= TEXTE SOURCE =
::::
Par Joie Des Mots
En ces temps décidément bien propices à l’inversion des valeurs, et à la mise en coupe réglée de tout ce qui fait le ciment de notre société pour le compte de quelques prédateurs sociopathes avec le concours d’une classe politique toujours plus corrompue, je crois qu’il est de notre devoir de remettre les choses à l’endroit et d’appeler un chat, un chat, même si notre voix porte bien peu dans un paysage médiatique agité par des véritables tsunamis de propagande destinée à maintenir la population dans l’immobilisme et l’hébétude.
Voilà des années maintenant que le pouvoir politique, dans tous les pays industrialisés pleurniche sur les déficits structurels en raison de la dénatalité et du vieillissement de la population, qui rend précaire le financement des pensions, basé, comme chacun sait1, sur l’intergénérationnel.
::::
= CONSIGNES DE L'EXERCICE =
A - Selon le texte sur les pensions, pourquoi le financement des pensions serait-il précaire ? Répondez en une à trois phrases.
B - Rédigez la suite du texte sur les pensions, à partir de sa dernière phrase.

= Extraits d'un jeu de données =
::::
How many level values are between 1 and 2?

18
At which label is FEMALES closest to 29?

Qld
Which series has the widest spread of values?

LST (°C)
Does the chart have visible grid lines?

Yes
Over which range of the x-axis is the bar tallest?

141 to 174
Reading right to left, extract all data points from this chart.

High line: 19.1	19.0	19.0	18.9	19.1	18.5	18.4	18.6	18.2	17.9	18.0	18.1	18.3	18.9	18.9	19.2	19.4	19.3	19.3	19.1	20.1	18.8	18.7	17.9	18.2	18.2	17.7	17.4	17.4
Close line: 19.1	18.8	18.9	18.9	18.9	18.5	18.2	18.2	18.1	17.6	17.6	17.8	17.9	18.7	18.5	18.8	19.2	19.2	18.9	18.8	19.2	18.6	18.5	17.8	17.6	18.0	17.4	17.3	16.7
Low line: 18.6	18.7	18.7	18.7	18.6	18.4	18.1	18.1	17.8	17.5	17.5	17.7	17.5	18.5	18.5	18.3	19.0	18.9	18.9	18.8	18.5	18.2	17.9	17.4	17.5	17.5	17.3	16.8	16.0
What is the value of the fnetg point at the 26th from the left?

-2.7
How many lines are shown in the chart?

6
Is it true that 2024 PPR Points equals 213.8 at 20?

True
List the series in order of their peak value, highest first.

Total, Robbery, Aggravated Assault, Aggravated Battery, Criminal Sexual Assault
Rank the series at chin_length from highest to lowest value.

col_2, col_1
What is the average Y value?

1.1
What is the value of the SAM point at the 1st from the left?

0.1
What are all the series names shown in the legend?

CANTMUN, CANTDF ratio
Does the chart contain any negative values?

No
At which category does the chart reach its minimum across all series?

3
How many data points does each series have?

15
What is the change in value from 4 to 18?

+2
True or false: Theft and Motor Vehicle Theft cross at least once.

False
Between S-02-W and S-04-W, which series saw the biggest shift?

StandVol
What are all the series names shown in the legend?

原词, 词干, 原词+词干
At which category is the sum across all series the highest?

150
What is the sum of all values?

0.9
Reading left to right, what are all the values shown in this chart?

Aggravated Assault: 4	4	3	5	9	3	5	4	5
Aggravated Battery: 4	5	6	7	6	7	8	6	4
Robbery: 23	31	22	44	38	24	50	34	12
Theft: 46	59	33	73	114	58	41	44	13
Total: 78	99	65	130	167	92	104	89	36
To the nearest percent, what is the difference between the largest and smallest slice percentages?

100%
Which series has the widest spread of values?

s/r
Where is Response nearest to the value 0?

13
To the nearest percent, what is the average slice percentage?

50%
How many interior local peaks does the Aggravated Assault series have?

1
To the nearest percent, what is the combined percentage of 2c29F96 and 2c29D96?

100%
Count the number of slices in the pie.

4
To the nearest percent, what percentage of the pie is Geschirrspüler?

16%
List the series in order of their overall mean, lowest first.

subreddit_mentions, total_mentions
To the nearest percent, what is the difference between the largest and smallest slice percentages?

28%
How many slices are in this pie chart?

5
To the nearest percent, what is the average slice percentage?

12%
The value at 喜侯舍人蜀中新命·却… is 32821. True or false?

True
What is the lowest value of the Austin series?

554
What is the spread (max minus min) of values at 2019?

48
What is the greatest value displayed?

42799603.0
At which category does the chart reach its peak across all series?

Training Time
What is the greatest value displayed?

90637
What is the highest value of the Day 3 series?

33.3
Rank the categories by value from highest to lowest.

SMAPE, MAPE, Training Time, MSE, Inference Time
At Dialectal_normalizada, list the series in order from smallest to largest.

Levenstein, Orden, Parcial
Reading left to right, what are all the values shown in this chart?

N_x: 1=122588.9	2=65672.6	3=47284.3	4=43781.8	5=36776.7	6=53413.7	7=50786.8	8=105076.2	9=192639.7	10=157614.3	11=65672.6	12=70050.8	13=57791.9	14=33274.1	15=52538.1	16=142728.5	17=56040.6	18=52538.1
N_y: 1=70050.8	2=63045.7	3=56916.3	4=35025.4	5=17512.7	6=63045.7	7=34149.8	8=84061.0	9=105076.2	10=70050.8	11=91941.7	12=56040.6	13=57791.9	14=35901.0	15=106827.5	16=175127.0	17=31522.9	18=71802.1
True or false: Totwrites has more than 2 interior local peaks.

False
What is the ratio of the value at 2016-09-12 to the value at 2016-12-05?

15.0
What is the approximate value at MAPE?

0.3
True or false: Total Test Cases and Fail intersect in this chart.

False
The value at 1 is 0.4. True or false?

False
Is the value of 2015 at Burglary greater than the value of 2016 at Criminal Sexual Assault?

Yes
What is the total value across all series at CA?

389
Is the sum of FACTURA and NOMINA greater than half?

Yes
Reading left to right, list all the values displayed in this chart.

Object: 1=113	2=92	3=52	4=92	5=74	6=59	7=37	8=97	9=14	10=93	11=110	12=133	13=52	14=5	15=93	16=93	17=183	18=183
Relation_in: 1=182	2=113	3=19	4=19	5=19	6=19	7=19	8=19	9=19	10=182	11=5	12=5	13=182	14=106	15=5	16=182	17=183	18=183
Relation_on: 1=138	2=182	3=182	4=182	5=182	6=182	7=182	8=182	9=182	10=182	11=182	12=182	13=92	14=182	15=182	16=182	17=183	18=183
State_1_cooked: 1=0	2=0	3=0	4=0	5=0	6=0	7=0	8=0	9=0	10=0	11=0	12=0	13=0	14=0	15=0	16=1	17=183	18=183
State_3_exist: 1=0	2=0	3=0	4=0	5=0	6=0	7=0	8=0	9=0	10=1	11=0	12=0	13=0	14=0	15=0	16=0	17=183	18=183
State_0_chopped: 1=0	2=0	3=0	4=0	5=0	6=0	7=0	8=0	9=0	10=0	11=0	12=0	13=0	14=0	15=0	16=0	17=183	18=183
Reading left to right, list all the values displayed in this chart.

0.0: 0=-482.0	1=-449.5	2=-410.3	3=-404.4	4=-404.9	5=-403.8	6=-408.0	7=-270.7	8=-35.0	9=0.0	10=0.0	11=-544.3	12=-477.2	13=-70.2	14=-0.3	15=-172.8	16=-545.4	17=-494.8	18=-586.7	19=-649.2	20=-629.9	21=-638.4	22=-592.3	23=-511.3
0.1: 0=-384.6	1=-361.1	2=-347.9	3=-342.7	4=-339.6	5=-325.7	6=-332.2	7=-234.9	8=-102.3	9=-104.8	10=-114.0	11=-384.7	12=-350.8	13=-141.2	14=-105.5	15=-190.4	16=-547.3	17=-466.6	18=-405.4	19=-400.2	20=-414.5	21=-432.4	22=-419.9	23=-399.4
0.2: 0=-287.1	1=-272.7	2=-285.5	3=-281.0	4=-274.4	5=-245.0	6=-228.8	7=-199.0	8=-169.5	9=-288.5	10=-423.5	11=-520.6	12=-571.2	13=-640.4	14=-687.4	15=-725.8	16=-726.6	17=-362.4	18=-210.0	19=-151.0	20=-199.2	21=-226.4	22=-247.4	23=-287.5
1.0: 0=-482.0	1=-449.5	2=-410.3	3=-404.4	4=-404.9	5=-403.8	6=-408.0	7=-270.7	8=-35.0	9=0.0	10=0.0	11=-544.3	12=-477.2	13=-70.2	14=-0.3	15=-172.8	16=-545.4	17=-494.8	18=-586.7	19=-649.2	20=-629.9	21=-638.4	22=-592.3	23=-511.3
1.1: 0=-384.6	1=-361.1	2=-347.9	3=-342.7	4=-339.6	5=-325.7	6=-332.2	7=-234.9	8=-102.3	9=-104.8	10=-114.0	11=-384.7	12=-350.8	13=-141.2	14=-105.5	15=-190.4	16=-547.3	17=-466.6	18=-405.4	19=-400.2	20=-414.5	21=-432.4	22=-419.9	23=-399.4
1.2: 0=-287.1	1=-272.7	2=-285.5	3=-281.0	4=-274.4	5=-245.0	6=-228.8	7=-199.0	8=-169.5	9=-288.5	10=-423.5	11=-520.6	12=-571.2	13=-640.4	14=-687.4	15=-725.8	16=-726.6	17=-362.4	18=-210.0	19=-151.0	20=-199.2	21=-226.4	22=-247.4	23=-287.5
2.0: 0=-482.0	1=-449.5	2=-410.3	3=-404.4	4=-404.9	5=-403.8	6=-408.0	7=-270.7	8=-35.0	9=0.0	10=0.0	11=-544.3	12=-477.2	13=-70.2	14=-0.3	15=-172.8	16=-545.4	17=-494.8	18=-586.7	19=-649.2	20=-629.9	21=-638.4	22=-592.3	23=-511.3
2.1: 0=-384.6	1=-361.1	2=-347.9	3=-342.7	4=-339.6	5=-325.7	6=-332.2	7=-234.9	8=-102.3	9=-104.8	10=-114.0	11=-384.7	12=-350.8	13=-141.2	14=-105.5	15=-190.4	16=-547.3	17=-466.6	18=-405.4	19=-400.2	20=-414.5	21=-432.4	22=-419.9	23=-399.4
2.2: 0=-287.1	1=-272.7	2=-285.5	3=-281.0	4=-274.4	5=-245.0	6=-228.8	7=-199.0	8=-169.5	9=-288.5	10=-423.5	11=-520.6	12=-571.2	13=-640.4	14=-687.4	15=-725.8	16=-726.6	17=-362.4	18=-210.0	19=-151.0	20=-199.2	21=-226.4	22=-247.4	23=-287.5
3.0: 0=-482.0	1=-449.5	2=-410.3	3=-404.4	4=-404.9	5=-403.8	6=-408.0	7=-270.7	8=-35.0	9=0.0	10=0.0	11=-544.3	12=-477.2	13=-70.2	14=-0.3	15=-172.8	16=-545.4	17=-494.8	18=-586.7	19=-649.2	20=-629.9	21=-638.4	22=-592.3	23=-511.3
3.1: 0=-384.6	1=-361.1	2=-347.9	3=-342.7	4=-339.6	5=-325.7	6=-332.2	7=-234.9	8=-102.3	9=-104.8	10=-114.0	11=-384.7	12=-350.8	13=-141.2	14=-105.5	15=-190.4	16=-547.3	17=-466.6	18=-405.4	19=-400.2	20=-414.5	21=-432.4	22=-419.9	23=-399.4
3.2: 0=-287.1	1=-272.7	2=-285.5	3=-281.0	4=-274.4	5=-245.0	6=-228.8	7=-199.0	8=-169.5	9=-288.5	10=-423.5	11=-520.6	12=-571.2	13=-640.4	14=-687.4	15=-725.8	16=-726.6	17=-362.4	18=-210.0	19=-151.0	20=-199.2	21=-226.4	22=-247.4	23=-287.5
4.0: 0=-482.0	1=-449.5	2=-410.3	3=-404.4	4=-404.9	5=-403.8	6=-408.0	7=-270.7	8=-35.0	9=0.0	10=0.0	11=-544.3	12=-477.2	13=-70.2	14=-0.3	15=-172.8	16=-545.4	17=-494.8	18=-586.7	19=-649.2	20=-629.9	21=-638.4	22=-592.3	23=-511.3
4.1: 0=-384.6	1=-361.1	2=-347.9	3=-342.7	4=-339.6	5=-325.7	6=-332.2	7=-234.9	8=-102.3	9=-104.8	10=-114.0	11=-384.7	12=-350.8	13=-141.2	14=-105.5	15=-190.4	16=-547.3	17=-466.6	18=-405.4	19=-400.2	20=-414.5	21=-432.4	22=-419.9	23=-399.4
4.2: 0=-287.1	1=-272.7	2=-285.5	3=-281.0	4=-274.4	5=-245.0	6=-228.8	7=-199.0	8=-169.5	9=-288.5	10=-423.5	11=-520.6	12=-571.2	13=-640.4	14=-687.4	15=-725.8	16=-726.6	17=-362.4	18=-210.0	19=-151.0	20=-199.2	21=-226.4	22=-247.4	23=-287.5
::::
= RÉPONSES AUX CONSIGNES =
A - Le financement des pensions repose sur l'intergénérationnel. La dénatalité et le vieillissement de la population le rendent donc précaire, ce qui amène le pouvoir politique des pays industrialisés à se plaindre des déficits structurels.

B -
Oui, seulement voilà, c’est un leurre, la réalité c’est que nos politiques se sont barrés avec la caisse, point à la ligne. Ils ont comblé les déficits avec l’argent épargné pour financer les pensions de ceux qui ont pris leur retraite ou seront amenés à la prendre dans les années à venir.
Contrairement à ce qu’on voudrait vous faire croire, il n’y a rien de plus simple que d’assurer de manière parfaitement pérenne le financement des pensions. L’arnaque est qu’on a transformé un système d’épargne en système d’assurance, une espèce de schéma de Ponzi qui n’est viable que lorsque la population de cochons-payeurs se renouvelle suffisamment pour qu’ils puissent assurer en flux tendu le financement des pensions de ceux qui ont quitté le marché du travail après avoir cotisé toute leur vie.